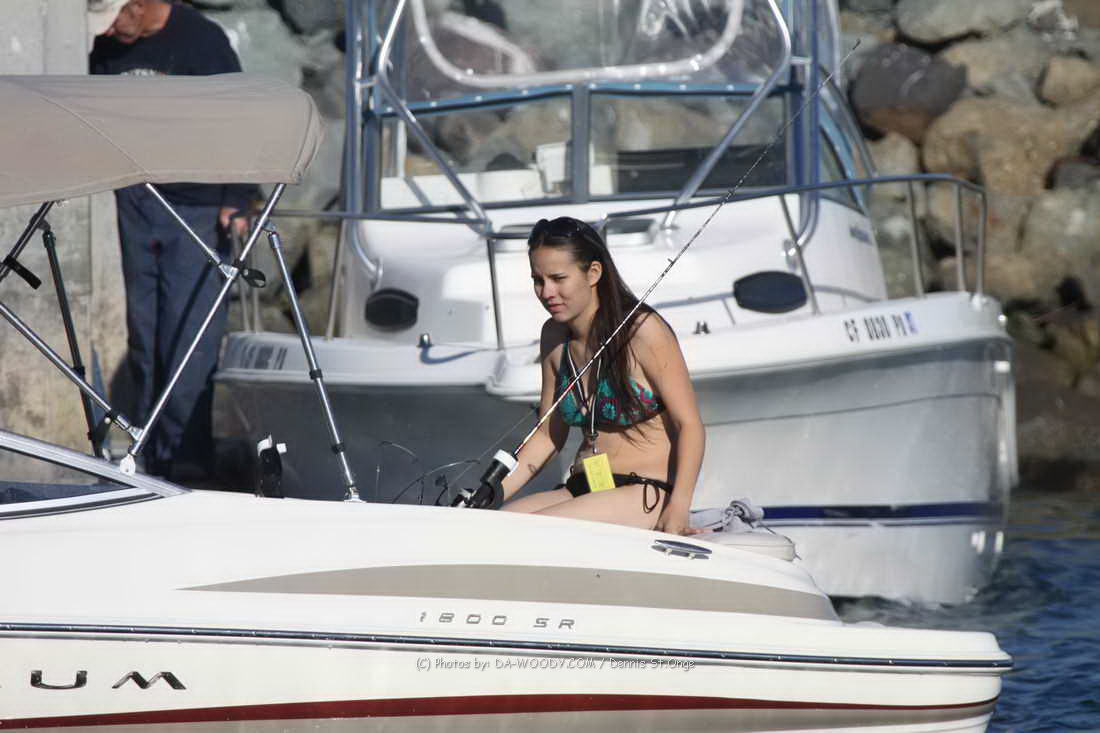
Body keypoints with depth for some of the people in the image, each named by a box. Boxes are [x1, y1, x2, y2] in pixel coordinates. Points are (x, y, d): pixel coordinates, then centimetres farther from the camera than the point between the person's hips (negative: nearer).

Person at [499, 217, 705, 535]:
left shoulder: (642, 330, -10)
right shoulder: (555, 337, 11)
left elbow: (689, 424, -12)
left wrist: (678, 508, -26)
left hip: (649, 496, -7)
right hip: (583, 491, 7)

------------------------------------------------------------

Exercise instructions: For the records above, state the number of lines holding the string "left", without further comment.

Output below: 4